Although I really try to keep my CSS recipe selections on the lighter side, Sand Dab truly are just sooo yummy pan fried.  Our favorite way to prepare them is to mix a little salt and pepper into some flour, give them a nice dredge in that, and cook them in an olive oil/butter combination.  Then we top them with either a squeeze of lemon juice & capers or that yogurt tartar sauce recipe I’ve given you before: plain yogurt, relish (or capers), and mustard.  Many of our customers put cook them and make them into a Sand Dab sandwich! Here’s a few basic recipes:

California Sand Dabs

Ingredients

1 lbs Sand Dab fillets
1 egg, beaten
1 -2 cup Panko or 1 -2 cup dried breadcrumbs
salt & pepper
butter (for frying)
lemon wedge

Preparation
Dip the sand dabs into the beaten egg; season with salt & pepper, roll in Panko or bread crumbs. Heat a large skillet, add butter and fry until golden brown and crisp. Serve with lemon wedges or your favorite tartar sauce.
Adapted by hr from Coastal Living, November 2005

Broiled Sand Dabs

Ingredients
1 lb sand Dab fillets
2 Tbsp. butter (optional)
Salt & Pepper to taste

Preparation
Preheat broiler and set a cooking rack 3 – 4 inches below the broiler. Rinse sand dab filets and pat them dry. Place them, skin-side-down, on a baking sheet. Dot filets with butter and/or just sprinkle with S&P. Place baking sheet under the broiler and cook until fish flakes easily and starts to brown on top, about 4 minutes. Serve hot.

Sand Dabs with Grilled Corn and Tomato Salad

Ingredients

1 Tbsp. Unsalted Butter, melted
A Dash of Tabasco Sauce
2 Tbsp. Fresh Basil, finely chopped
1 tsp. Fine Sea Salt
1/2 tsp. Black Pepper, freshly ground
2-3 Ears White or Yellow Corn, husks & silks removed
Extra-Virgin Olive Oil, for brushing, plus 1/4 C.
2 Tbsp. Fresh Lime Juice
2 Tbsp. Fresh Chives, finely snipped
1 Bunch Watercress, tough stems removed or Sunflower Sprouts (our favorite!)
3 C. Cherry Tomatoes, halved lengthwise

Preparation

In a small bowl, whisk together the melted butter, Tabasco, basil, 1/2 tsp. salt, and 1/4 tsp. pepper. Place sheet of foil (each 15”-long) on the counter and place ear of corn on each sheet. Brush corn with butter mixture and wrap up in the foil.

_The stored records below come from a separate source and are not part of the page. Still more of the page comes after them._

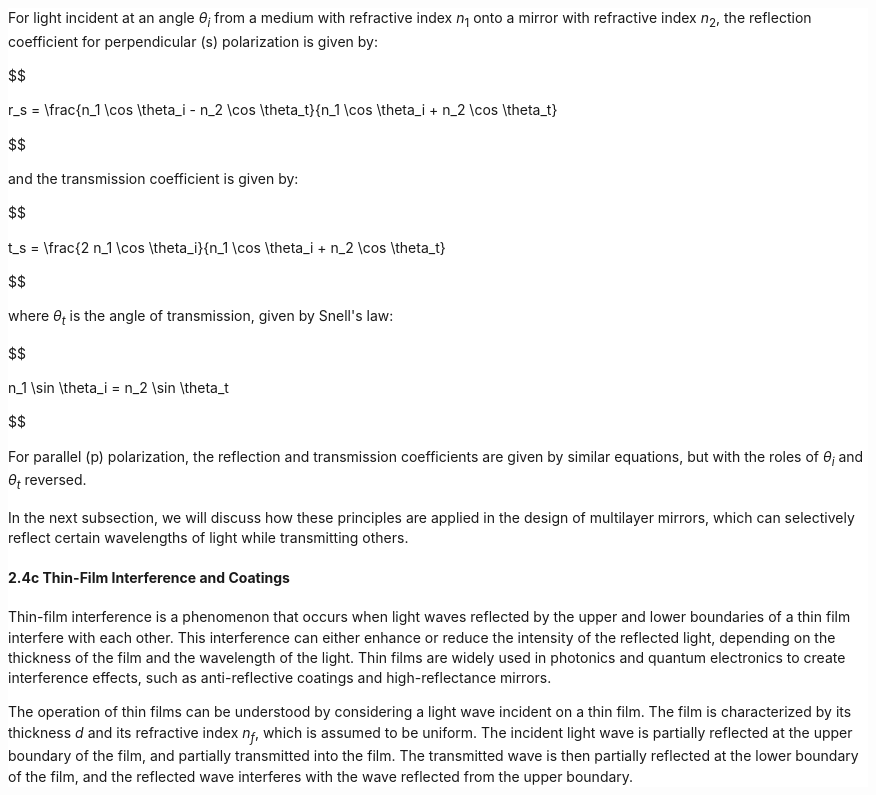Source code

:

For light incident at an angle $\theta_i$ from a medium with refractive index $n_1$ onto a mirror with refractive index $n_2$, the reflection coefficient for perpendicular (s) polarization is given by:



$$

r_s = \frac{n_1 \cos \theta_i - n_2 \cos \theta_t}{n_1 \cos \theta_i + n_2 \cos \theta_t}

$$



and the transmission coefficient is given by:



$$

t_s = \frac{2 n_1 \cos \theta_i}{n_1 \cos \theta_i + n_2 \cos \theta_t}

$$



where $\theta_t$ is the angle of transmission, given by Snell's law:



$$

n_1 \sin \theta_i = n_2 \sin \theta_t

$$



For parallel (p) polarization, the reflection and transmission coefficients are given by similar equations, but with the roles of $\theta_i$ and $\theta_t$ reversed.



In the next subsection, we will discuss how these principles are applied in the design of multilayer mirrors, which can selectively reflect certain wavelengths of light while transmitting others.



#### 2.4c Thin-Film Interference and Coatings



Thin-film interference is a phenomenon that occurs when light waves reflected by the upper and lower boundaries of a thin film interfere with each other. This interference can either enhance or reduce the intensity of the reflected light, depending on the thickness of the film and the wavelength of the light. Thin films are widely used in photonics and quantum electronics to create interference effects, such as anti-reflective coatings and high-reflectance mirrors.



The operation of thin films can be understood by considering a light wave incident on a thin film. The film is characterized by its thickness $d$ and its refractive index $n_f$, which is assumed to be uniform. The incident light wave is partially reflected at the upper boundary of the film, and partially transmitted into the film. The transmitted wave is then partially reflected at the lower boundary of the film, and the reflected wave interferes with the wave reflected from the upper boundary.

Meanwhile, prepare the grill (medium heat). Grill the corn packages for 10 minutes, turning occasionally with tongs. Unwrap the corn and grill the ears directly on the rack for another 5-10 minutes (until nicely charred – not blackened). When corn is cool enough to handle, place each ear over a large serving bowl and cut off the kernels from the cob. Add the lime juice, 1/4 C. olive oil, chives, remaining 1/2 tsp. salt, and remaining 1/4 tsp. pepper in the bowl with the corn and toss to combine. Add the watercress (or sprouts) and cherry tomatoes; toss gently. Serve immediately topped with fried or broiled sanddabs.